02/12/2013 07:13 am ET Updated Apr 14, 2013

Letter To A Younger Traveler

Dear Robert:

You busted your ass, beat the odds and silenced the haters -- you made it to India! You've just made a huge step in your life as a traveler and while there's a lot more work to be done, you deserve to savor and enjoy this moment.

I have a feeling that's going to be difficult for you, since you balance your ability to make difficult things seem easy by making simple things more difficult than they are. For this and other reasons, I'd like provide you with some sage advice from your older, more-traveled self.

Please read my words carefully, and keep them in mind not only on this trip, but on the many others you're going to take until we meet again.

Pat yourself on the back. You made it! Although taking a "successful" trip, whatever that means to you, involves more than stepping onto a plane and said plane not crashing en-route, there's a certain amount of triumph you can claim simply by arriving at your destination. Any pride you feel is well-deserved!

Ask if you don't know something. For example, most of the stops on your train from Mumbai to Goa will not be marked, but only indicate that you are headed in the direction of Mangalore, which is way further than you actually want to go. But freak out not -- just swallow your pride and ask any of your fellow passengers if they know where you are. Most will be happy to help! And you'll be happier for having done so, too.

Avoid frivolous shopping, like the saris you're going to buy on the beach in Goa. Not only will you have jettisoned most of the items you purchase in less than a year, but people who sell things to tourists for a living do so only because they know you'll pay them more than their items are worth. You've got most of the financial aspect of travel down, but if you shop too frequently, you're doomed.

Forget your itinerary. Yes, I know you put hours and hours of work, blood, sweat and tears into making it. And it's well thought-out, balanced and relatively feasible. But if you (or, as is the case in this instance, your travel companion) feel like staying someplace for a longer period of time than planned, stay. You might not get the chance again!

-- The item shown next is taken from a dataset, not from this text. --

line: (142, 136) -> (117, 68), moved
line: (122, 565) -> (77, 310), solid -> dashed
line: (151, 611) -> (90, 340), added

Take more long walks on the beach, like the ones you'll be taking every day on Palolem Beach in Goa. Remaining active, but without necessarily having a tangible goal in mind, will allow you to take in your surroundings without losing track of your larger goals in life. It also allows you to meditate on life's "big questions," which can sometimes be harder during travel than "real life" because there's so much to do and see.

Go with your gut. I mean, you'll know the guy who's scamming you at New Delhi's train station is trying to scam you, right? Although trusting your intuition -- and asking that your travel partners trust it, too -- can seem daunting or be unpopular in the moment, it usually pays off in the long run. (P.S. That was some "luxury tour" of the Taj Mahal, huh?)

Live in the present moment. Stop thinking about the awesome travel blog you want to start at some undefined point in the future, and start enjoying your only day in Delhi. Although taking note of ideas, hunches and epiphanies you experience during travel is an important step toward realizing them, you should focus the majority of your energy of enjoying what's in front of you. When in doubt, just focus on your breath, wandering yogi!

Let go of anger quickly. Yeah, it sucks when shit happens, like when your camera breaks as you ride up a fort on an elephant in Jaipur. But you'll dwell on it for far too long and, in many ways, let it ruin your day. Allow yourself to fully feel less-than-savory emotions, but let go of them quickly and return to feeling like you should: happy, thankful and lucky!

Take responsibility and action. To make matters worse, a power surge later that night will kill your computer charger. But you'll go to the local electronics shop and buy a new one. This is good -- do it more often! Taking responsibility for negative situations and action to resolve them, regardless of whether they were "your fault," is the only acceptable response to them. (Hint: This also helps you let go of anger.)

Think of others more often. As if being in India isn't evidence enough, you are far from the only person in the world, and whatever affects you almost always affects others. Instead of always thinking about how something makes you feel, think about how others might interpret it and empathize with them before you wallow in self-pity. They'll almost certainly reciprocate!

Well, I think that about covers it -- for now. I won't divulge too much else, except to tell you that the universe is going to reward you for your continued willingness to take travel risks. By this time next year, your life will have changed dramatically! (Cue dramatic music.)